At a media briefing today, TH group managing director and chief executive officer Datuk Seri Zukri Samat said properties with yields of less than 2% and equities that have seen impairment of more than 20% will be acquired by the SPV at book value.

Of the assets to be transferred to the SPV, 80% of the total value comprises equities while properties account for the balance 20%.

Zukri highlighted that no cash transactions or government guarantees are involved in the exercise, as the SPV will issue a seven-year non-tradable sukuk, which will be fully subscribed by TH, along with the RCPS-i, with no maturity or dividend.

"We hope to complete the transfer of assets by Dec 31, 2018. As the issuance of the instruments will take some time, TH will record them as receivables in its financial statements.

"Hopefully, the rehabilitation of the assets will be completed by the seventh year," he said.

While he did not go into detail, Zukri said the assets to be disposed of include the land it bought from 1Malaysia Development Bhd (1MDB) as well as the fund's oil and gas and hotel assets. Tabung Haji bought a 0.6ha plot at the Tun Razak Exchange from 1MDB for RM188.5 million in 2015 to build a residential tower there, a deal that had sparked public outcry at the time as it was seen as a bail-out of the cash-strapped state investment fund.
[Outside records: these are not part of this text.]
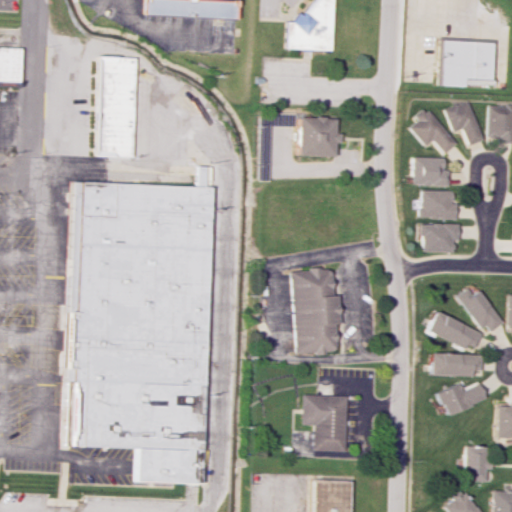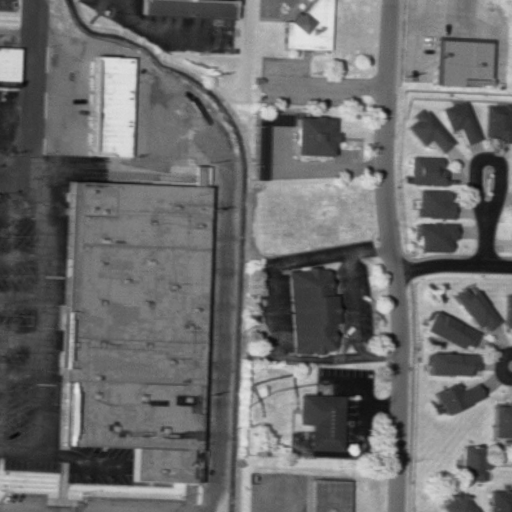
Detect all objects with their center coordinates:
road: (266, 4)
building: (185, 8)
road: (420, 13)
building: (308, 26)
building: (308, 27)
road: (164, 33)
road: (502, 34)
building: (463, 62)
building: (7, 66)
building: (8, 66)
road: (331, 85)
road: (29, 88)
building: (108, 105)
building: (105, 106)
road: (4, 108)
building: (461, 121)
building: (498, 122)
building: (428, 130)
building: (313, 135)
road: (7, 143)
building: (426, 171)
road: (475, 174)
road: (13, 176)
building: (434, 204)
road: (23, 214)
road: (224, 215)
building: (435, 236)
road: (22, 254)
road: (392, 256)
road: (44, 264)
road: (452, 264)
road: (21, 294)
road: (352, 305)
building: (476, 308)
building: (507, 309)
building: (309, 310)
road: (270, 311)
road: (63, 319)
building: (133, 322)
building: (132, 324)
building: (450, 330)
road: (21, 336)
building: (451, 363)
road: (500, 365)
road: (20, 374)
building: (456, 397)
road: (363, 408)
building: (322, 420)
building: (502, 420)
road: (39, 429)
road: (77, 461)
building: (474, 463)
road: (59, 484)
building: (327, 495)
building: (327, 496)
building: (500, 500)
road: (66, 501)
building: (458, 502)
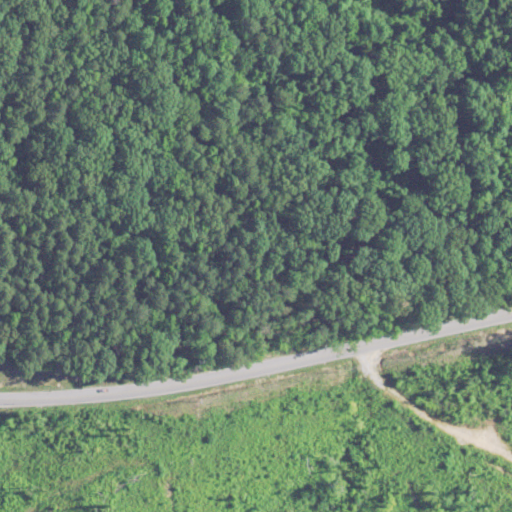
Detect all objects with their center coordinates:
road: (257, 368)
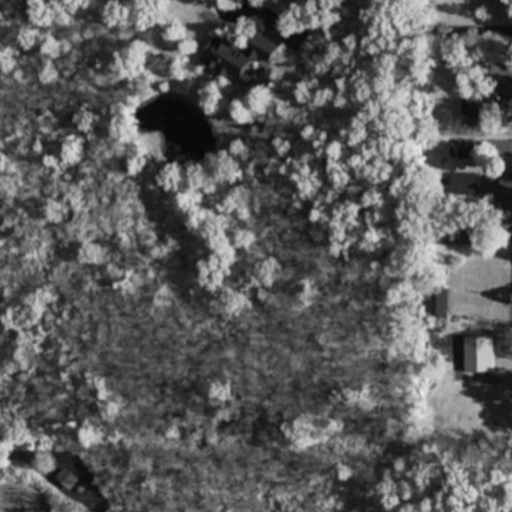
TH is currently undergoing a business review, where it is looking at whether to completely dispose of these assets or pare down its stake.

On completion of the exercise, TH is expected to have RM77 billion in assets, including the sukuk and RCPS-i issuance, to match RM77 billion in liabilities for the financial year ending Dec 31, 2018, enabling it to continue paying dividends to depositors.